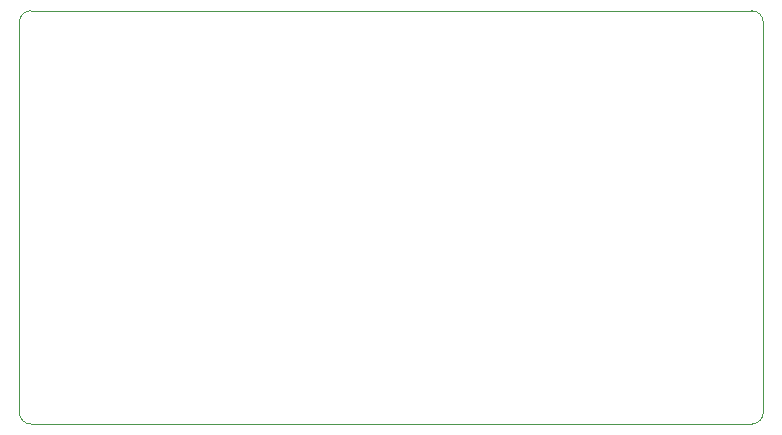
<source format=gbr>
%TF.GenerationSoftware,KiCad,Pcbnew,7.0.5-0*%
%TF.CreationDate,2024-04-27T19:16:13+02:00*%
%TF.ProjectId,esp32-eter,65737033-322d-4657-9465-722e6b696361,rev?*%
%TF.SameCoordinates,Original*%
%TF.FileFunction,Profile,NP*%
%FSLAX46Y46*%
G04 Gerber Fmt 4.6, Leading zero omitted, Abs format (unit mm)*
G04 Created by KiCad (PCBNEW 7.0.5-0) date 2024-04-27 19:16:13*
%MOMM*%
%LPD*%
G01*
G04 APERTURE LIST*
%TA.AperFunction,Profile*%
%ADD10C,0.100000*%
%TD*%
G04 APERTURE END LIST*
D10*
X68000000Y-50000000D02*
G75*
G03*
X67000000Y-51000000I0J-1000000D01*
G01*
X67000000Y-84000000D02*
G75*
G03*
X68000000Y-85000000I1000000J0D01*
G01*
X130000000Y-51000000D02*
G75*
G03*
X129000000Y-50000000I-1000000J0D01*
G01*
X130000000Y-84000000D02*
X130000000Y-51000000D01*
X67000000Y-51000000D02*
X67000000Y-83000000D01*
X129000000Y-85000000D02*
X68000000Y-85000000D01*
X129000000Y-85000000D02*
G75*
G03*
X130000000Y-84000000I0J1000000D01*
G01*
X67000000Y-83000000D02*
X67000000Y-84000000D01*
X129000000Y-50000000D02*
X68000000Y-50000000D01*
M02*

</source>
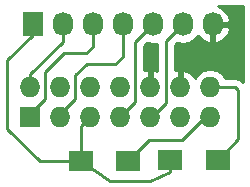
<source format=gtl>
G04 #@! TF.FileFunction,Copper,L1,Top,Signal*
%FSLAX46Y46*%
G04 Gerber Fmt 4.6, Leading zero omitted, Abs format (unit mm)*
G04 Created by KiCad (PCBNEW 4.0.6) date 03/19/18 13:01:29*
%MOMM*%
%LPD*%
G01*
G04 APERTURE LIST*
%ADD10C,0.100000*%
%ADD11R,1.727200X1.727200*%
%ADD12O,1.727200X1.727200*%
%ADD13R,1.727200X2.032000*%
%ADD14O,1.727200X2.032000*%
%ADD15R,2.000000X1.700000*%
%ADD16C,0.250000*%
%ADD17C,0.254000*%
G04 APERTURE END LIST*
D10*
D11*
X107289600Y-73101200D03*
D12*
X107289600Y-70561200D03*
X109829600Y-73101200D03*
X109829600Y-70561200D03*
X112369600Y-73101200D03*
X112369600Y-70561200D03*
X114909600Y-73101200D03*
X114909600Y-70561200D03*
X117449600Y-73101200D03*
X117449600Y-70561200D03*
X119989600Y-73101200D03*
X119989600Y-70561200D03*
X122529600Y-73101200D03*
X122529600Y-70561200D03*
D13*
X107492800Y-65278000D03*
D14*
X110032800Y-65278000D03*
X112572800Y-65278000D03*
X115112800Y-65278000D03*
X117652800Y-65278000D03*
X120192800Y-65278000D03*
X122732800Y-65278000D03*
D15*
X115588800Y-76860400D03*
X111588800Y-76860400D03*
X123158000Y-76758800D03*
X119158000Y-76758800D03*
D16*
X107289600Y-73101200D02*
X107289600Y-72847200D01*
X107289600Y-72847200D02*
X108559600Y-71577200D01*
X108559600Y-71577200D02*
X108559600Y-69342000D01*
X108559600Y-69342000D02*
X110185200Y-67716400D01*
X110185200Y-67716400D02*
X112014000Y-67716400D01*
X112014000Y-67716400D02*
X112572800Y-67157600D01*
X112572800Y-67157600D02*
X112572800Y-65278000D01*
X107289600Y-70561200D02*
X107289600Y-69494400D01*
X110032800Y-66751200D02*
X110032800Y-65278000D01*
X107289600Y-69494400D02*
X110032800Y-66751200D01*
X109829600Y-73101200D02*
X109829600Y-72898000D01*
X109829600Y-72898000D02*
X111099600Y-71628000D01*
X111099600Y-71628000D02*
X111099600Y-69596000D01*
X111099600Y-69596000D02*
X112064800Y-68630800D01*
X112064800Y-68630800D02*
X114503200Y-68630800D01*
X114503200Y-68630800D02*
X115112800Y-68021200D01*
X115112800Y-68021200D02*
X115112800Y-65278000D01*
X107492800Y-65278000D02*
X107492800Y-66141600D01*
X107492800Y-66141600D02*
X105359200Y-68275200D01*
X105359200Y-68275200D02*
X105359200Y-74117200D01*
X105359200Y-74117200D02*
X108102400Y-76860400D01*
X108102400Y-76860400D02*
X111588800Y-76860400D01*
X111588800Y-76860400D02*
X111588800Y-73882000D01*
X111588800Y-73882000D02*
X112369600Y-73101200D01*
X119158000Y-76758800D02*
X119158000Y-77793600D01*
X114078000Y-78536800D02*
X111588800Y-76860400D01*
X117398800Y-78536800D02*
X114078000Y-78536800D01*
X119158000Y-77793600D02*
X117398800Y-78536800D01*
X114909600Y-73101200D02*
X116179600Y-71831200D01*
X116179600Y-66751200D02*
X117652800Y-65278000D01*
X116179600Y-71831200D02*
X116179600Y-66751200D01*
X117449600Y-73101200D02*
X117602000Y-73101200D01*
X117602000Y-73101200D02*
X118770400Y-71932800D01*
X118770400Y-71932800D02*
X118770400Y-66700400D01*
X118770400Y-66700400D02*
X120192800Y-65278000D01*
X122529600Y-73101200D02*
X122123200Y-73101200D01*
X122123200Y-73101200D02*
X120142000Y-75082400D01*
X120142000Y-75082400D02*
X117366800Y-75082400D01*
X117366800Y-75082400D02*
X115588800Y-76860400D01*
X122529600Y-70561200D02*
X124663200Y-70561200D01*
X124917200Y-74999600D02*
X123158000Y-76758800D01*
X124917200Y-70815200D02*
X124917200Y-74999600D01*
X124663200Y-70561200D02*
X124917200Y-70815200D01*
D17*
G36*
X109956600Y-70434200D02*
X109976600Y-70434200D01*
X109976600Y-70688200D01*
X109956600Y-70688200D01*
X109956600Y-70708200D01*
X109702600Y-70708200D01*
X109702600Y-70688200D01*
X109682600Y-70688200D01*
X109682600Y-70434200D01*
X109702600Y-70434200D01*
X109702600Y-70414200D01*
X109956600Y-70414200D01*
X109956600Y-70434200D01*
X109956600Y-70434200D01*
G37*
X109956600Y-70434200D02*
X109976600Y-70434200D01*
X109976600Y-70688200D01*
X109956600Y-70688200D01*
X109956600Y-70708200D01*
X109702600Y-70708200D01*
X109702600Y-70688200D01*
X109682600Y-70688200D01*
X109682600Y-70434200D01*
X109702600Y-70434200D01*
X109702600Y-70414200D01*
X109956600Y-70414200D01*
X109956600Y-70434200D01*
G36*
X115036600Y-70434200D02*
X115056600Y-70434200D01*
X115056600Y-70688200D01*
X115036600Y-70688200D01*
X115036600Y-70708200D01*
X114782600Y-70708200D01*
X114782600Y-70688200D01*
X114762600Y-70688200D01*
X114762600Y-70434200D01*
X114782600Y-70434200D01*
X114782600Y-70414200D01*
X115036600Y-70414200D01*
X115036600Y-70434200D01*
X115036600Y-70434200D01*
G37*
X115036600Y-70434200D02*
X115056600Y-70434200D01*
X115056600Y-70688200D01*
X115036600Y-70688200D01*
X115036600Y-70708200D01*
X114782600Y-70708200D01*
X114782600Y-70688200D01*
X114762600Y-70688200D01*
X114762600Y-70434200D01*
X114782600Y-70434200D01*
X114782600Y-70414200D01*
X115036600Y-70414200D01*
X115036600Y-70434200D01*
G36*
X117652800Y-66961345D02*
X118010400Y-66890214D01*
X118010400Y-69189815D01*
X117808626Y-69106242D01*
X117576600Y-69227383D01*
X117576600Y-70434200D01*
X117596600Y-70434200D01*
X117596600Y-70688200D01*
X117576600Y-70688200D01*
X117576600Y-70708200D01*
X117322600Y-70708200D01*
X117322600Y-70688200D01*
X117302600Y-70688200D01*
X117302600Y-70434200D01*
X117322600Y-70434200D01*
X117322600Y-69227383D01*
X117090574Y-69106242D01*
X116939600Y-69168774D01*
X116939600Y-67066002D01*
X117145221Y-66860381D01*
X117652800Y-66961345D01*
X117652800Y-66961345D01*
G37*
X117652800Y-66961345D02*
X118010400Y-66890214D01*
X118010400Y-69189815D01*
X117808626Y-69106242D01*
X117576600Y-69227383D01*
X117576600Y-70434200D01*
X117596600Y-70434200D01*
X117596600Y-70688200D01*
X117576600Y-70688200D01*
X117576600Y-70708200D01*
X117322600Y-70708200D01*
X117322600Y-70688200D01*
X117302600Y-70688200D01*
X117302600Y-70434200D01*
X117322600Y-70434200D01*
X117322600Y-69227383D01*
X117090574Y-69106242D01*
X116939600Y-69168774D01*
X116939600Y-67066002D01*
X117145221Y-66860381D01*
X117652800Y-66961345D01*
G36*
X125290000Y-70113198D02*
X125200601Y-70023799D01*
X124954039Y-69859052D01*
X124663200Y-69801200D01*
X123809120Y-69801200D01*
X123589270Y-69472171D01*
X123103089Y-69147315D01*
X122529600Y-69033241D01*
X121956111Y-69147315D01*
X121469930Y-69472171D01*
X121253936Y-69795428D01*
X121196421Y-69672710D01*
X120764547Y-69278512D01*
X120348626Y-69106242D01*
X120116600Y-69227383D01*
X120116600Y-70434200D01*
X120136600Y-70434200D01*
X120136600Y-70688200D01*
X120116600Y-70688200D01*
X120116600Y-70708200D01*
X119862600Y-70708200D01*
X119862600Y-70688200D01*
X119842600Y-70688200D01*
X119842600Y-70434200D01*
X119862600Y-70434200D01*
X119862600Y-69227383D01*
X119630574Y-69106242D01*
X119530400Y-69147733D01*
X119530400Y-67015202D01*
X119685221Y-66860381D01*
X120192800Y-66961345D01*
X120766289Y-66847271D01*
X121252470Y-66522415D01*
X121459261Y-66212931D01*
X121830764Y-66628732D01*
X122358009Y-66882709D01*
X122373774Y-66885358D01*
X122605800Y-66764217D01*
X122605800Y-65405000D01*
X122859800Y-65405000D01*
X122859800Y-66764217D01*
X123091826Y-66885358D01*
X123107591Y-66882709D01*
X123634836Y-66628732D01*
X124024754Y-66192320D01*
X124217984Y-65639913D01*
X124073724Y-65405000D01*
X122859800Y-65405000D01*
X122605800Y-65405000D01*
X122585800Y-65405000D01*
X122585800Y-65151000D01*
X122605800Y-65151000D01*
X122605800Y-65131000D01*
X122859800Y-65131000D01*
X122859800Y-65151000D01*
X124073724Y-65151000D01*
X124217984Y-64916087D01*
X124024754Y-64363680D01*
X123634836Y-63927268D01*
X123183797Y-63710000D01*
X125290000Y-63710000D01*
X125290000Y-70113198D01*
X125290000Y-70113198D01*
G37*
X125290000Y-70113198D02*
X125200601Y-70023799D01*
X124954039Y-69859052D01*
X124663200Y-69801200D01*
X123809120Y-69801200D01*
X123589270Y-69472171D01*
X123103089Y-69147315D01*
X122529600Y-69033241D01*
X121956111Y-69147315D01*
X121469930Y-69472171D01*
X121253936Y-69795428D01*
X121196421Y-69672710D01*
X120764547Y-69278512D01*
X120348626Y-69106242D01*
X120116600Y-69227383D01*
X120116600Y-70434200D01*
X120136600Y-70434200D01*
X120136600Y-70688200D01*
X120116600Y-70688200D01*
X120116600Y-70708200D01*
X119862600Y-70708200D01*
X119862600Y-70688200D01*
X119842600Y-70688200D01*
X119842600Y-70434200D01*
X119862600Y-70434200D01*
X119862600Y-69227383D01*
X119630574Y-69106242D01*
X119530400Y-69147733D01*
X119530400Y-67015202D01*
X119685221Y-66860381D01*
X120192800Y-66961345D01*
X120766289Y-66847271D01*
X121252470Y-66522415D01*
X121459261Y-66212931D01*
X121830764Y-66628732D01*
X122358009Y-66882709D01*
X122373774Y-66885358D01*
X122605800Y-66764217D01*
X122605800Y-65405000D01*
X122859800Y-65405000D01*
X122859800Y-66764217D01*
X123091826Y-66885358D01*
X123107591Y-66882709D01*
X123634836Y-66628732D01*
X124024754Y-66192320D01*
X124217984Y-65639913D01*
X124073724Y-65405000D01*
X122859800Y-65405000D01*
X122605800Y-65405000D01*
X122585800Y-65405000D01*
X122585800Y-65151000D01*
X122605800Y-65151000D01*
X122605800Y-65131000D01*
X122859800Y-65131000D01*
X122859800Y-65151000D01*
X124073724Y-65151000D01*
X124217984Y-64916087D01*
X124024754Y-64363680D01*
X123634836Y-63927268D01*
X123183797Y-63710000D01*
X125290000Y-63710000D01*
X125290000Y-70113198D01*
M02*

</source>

__________________________________________________

Exercise brief: Where in the entries does the word "Created" occur? Copy out each line that has it.

Exercise solution:
G04 Created by KiCad (PCBNEW 7.0.5-0) date 2024-04-27 19:16:13*
G04 Created by KiCad (PCBNEW 4.0.6) date 03/19/18 13:01:29*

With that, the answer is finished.